1915, Churchill a quarante ans, il doit démissionner, honteusement, de son poste de premier lord de l’Amirauté. Le débarquement de la flotte britannique dans le détroit des Dardanelles, qu’il dirigeait, fut une catastrophe – cuirassiers britanniques coulés, des milliers de soldats anglais morts, défaite totale. “En un clin d’œil je me retrouvai sans portefeuille, sans siège sans parti et sans appendice”, grince l’aristocrate à l’humour ravageur dans son journal, celui-ci ayant de surcroît été opéré d’une appendicite. Suivront vingt-cinq années de ruminations et de dépressions, qu’il conjure en peignant des aquarelles, certain que sa destinée politique est à jamais anéantie. Jusqu’à ce que son pessimisme soit récompensé. L’Allemagne envahit, le 10 mai 1940, les Pays-Bas, la Belgique et la Pologne, et voici que Churchill, qui s’égosillait depuis des mois contre le pacifisme suicidaire de Chamberlain, est appelé, triomphal, au gouvernement. Le Lion anglais n’avait pas dit son dernier mot.
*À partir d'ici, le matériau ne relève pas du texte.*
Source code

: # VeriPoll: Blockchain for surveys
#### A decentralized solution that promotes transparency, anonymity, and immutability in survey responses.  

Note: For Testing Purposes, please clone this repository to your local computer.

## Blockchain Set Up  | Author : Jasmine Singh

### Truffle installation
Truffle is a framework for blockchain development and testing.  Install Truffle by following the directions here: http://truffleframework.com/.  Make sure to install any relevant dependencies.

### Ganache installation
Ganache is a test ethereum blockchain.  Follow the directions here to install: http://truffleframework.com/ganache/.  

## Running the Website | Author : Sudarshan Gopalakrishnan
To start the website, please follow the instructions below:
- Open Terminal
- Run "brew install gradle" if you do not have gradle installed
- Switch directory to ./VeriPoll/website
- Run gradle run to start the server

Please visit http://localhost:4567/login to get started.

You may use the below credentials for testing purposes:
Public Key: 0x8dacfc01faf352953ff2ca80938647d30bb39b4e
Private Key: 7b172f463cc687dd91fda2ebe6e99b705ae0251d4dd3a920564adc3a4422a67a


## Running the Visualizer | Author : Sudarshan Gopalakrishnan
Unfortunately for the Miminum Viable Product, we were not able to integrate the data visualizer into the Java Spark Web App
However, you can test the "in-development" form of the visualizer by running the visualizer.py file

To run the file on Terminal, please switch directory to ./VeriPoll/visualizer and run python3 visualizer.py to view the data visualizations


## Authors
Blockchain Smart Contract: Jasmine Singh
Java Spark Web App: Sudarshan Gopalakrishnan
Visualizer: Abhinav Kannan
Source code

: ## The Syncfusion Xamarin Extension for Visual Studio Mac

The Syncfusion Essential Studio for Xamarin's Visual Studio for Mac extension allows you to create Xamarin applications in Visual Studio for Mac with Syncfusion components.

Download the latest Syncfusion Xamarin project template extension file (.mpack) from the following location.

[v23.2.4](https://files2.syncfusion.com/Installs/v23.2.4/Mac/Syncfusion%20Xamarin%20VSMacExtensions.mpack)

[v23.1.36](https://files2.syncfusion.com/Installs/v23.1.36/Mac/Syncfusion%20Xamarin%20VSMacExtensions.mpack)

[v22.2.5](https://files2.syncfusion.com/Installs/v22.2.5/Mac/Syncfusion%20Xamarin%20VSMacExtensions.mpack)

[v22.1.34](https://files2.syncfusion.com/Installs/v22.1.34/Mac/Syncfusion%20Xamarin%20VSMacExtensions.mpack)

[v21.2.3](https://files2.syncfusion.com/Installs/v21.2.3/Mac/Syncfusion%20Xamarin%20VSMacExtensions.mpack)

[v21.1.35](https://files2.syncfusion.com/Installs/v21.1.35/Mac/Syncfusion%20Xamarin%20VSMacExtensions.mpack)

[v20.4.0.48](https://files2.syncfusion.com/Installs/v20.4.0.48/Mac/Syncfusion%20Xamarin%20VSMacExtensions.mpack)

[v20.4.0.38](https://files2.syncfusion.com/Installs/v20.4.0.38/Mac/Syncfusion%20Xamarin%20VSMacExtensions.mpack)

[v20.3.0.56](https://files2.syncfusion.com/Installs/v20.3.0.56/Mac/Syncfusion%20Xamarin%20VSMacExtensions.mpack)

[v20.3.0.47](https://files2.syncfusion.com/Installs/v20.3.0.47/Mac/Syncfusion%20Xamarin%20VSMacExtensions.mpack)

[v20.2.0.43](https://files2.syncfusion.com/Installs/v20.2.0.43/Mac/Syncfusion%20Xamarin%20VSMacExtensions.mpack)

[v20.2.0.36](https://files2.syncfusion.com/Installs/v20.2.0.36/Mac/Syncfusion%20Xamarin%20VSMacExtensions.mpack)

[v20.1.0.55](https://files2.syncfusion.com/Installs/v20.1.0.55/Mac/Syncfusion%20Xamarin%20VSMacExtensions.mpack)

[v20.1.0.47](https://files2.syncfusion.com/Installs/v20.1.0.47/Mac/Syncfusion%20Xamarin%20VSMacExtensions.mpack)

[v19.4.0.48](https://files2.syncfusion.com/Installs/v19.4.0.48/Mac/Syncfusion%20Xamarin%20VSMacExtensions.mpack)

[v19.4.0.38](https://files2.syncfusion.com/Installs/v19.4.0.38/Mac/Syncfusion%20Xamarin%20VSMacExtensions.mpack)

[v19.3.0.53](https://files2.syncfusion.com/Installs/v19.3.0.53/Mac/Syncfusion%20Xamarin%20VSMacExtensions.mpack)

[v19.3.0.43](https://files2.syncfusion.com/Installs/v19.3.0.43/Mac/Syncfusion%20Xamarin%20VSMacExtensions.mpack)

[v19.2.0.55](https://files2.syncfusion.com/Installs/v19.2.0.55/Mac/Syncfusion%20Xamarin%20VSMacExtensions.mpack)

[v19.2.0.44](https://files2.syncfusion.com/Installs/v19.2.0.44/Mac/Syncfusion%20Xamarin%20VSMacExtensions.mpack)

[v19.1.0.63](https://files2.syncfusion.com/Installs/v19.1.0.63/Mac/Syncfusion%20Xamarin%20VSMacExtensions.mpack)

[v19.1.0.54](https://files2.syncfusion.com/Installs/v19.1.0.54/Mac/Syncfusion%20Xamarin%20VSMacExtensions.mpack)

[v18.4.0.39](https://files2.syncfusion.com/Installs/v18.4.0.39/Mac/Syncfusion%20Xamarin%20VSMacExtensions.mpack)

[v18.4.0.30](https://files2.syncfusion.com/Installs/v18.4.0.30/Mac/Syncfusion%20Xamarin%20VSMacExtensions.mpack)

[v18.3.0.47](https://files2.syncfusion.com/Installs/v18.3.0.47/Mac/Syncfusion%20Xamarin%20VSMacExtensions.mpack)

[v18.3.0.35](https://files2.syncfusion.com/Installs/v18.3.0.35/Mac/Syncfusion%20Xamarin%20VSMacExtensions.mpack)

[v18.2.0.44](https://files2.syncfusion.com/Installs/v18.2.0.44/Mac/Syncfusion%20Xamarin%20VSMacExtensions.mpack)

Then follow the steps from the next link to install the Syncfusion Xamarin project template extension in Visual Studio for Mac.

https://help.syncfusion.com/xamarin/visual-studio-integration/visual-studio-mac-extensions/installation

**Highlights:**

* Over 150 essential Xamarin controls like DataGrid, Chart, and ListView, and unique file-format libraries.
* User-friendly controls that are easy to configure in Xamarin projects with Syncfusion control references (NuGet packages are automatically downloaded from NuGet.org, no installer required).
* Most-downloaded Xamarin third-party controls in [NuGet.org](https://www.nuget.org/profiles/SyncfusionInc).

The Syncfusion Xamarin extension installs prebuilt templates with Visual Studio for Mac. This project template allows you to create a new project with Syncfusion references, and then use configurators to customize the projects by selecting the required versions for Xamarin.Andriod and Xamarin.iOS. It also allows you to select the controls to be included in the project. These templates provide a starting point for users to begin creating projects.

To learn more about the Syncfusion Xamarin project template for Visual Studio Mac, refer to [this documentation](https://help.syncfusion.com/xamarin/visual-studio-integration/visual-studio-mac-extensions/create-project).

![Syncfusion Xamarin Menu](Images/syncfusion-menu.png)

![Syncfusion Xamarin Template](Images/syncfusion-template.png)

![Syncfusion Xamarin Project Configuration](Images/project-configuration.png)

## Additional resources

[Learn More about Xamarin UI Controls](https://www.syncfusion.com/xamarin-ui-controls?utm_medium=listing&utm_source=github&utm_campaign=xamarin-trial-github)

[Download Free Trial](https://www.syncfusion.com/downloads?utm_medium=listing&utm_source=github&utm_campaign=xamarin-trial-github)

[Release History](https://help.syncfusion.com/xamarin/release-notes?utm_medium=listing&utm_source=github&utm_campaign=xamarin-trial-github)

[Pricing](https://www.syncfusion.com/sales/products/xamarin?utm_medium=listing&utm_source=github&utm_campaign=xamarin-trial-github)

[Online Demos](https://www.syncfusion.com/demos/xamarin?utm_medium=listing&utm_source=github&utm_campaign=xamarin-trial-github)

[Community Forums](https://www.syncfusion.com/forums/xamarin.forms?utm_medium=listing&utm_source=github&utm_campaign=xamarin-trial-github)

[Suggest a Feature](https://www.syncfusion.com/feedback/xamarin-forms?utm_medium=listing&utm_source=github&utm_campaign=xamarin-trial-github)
Sous la direction de Clémentine Portier-Kaltenbach, ils sont ainsi quatorze historiens et journalistes à raconter dans ce livre amusant Les grandes remontadas de l’Histoire (Buchet Chastel), ces spectaculaires retours, ces échecs triomphalement retournés, “le moment où l’on se remet en selle, sursaut sublime qui peut tout changer”. Une lecture qui convainc de la justesse du propos de Churchill, justement : “Le succès c’est d’aller d’échecs en échecs sans perdre son enthousiasme”.

Napoléon, Staline et Clémenceau

Les exemples choisis édifient. Qui aurait pu ainsi croire, en août 1794, que Napoléon, emprisonné à Antibes pour complicité avec les frères Robespierre, serait un jour empereur ? Et qui, à son propos encore, aurait misé sur un retour quand celui-ci rongeait son frein en 1814 sur la rocheuse île d’Elbe, ridiculisé par toutes les cours d’Europe ? Qui aurait pu songer, au lendemain de la Révolution, que le frère, gras et placide, du défunt Louis XVI, parviendrait un jour à revenir en France pour en devenir le roi ? Se souvient-on de l’exil sibérien de Koba, futur Staline, arrêté lors d’un bal masqué, et condamné à quatre ans de bannissement pour meurtres et vols ? Le révolutionnaire au visage grêlé crève la faim dans un village à des centaines de kilomètres de Moscou, engrossant au passage la fille d’un fermier âgée de 13 ans, loin des agitations du tout nouveau parti bolchevique. Il lui faudra attendre 1905 pour croiser le chemin de Lénine, dont il deviendra le sanguinaire second.

Sait-on encore que Clémenceau perdit à 52 ans les législatives après une polémique le désignant comme un agent de l’Angleterre, corrompu dans l’affaire des emprunts pour financer le canal de Panama ? Mitterrand, Agrippine, Richelieu – congédié puis encensé dans la même journée – tous les personnages ici croqués furent vaincus avant de se relever. “Un trait de caractère frappe d’emblée, conclut Clémentine Portier-Kaltenbach, tous sont habités par la certitude d’avoir un rôle à jouer dans l’histoire, même tombés au fond du trou, jamais ces individus n’apparaissent comme losers, chez eux le désespoir n’est qu’un aléa, un incident de parcours”. Un livre à savourer pour se convaincre que l’énergie du désespoir peut servir de force.